▶ _Saved entries_:
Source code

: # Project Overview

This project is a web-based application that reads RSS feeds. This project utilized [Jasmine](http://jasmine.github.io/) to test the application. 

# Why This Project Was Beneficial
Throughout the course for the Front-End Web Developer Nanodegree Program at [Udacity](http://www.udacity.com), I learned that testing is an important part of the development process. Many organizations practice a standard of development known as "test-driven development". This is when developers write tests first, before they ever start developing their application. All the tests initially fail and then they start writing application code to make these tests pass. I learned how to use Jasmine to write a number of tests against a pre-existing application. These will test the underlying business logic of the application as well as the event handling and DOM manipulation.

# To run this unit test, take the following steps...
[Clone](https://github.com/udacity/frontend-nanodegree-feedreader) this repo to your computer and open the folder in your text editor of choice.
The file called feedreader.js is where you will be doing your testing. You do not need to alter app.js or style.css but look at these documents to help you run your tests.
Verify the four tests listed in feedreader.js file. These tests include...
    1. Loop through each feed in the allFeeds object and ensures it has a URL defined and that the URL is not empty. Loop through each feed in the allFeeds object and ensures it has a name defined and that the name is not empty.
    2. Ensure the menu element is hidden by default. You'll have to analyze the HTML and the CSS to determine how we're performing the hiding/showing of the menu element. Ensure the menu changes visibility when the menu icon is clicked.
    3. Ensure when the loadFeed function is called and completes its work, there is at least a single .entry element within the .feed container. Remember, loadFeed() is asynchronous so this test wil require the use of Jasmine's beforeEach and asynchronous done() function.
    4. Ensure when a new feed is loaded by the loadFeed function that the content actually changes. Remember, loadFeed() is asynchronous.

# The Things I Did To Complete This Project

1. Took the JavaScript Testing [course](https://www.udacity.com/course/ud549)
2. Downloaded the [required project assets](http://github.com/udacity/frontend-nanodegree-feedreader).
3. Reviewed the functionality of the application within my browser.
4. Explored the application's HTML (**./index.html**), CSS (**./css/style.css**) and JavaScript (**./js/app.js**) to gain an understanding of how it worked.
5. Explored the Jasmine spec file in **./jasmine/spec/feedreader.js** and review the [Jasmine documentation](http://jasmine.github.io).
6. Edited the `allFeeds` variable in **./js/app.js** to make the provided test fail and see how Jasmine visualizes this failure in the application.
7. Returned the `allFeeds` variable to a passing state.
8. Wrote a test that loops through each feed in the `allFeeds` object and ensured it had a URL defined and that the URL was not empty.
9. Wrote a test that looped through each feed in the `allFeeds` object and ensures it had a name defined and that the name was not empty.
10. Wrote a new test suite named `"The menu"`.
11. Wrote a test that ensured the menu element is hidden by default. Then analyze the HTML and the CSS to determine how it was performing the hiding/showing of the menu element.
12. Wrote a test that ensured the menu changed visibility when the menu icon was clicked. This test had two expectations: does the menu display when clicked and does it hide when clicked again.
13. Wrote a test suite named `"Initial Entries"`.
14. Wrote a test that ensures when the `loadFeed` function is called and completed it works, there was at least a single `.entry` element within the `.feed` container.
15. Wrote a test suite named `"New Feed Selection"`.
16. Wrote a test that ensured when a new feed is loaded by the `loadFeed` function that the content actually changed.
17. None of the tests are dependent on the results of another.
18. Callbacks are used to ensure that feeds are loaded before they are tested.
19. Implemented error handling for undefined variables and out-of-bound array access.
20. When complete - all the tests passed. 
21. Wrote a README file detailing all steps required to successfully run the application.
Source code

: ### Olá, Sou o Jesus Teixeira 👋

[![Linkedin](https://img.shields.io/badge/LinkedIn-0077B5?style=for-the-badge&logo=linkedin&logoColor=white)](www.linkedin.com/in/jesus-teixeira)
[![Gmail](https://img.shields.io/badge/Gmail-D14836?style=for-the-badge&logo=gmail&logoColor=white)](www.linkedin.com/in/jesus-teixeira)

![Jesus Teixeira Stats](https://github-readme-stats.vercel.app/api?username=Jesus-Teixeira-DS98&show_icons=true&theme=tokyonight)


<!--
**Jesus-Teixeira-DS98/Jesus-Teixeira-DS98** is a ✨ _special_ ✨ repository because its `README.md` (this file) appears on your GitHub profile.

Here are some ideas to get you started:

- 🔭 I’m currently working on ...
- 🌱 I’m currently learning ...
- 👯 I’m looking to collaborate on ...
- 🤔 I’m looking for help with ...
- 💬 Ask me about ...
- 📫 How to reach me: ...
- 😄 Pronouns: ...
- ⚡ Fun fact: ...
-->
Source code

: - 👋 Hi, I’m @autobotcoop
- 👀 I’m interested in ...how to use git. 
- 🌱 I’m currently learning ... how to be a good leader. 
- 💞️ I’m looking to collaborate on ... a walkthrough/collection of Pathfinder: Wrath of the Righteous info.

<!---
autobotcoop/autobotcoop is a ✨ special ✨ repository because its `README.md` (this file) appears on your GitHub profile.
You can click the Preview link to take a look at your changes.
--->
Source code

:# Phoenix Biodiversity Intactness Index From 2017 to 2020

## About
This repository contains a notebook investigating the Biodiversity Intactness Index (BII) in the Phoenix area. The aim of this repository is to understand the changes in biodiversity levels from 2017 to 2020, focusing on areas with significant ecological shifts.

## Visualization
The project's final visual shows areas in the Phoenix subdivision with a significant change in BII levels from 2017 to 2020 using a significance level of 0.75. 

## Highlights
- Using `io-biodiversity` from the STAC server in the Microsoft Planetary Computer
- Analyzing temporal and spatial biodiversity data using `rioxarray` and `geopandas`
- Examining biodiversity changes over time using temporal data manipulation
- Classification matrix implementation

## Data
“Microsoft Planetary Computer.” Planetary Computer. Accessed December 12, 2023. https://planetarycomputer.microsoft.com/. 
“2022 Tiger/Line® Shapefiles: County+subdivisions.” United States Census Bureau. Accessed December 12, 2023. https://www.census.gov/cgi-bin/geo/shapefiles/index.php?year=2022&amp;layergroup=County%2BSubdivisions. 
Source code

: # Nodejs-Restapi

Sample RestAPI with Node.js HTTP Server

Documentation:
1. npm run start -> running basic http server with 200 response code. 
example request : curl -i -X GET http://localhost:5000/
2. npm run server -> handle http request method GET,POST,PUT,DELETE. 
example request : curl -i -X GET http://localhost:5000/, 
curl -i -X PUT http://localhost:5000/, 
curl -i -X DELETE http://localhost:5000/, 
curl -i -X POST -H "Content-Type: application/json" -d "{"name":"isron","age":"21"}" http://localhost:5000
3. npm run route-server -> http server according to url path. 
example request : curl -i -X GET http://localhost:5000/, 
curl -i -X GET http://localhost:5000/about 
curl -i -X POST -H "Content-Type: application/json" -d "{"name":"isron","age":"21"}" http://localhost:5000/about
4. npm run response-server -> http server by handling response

▶ _TRY IT_:
Whenever a line of the entries contains the string "shields", copy that line.

▶ _TASK OUTPUT_:
[![Linkedin](https://img.shields.io/badge/LinkedIn-0077B5?style=for-the-badge&logo=linkedin&logoColor=white)](www.linkedin.com/in/jesus-teixeira)
[![Gmail](https://img.shields.io/badge/Gmail-D14836?style=for-the-badge&logo=gmail&logoColor=white)](www.linkedin.com/in/jesus-teixeira)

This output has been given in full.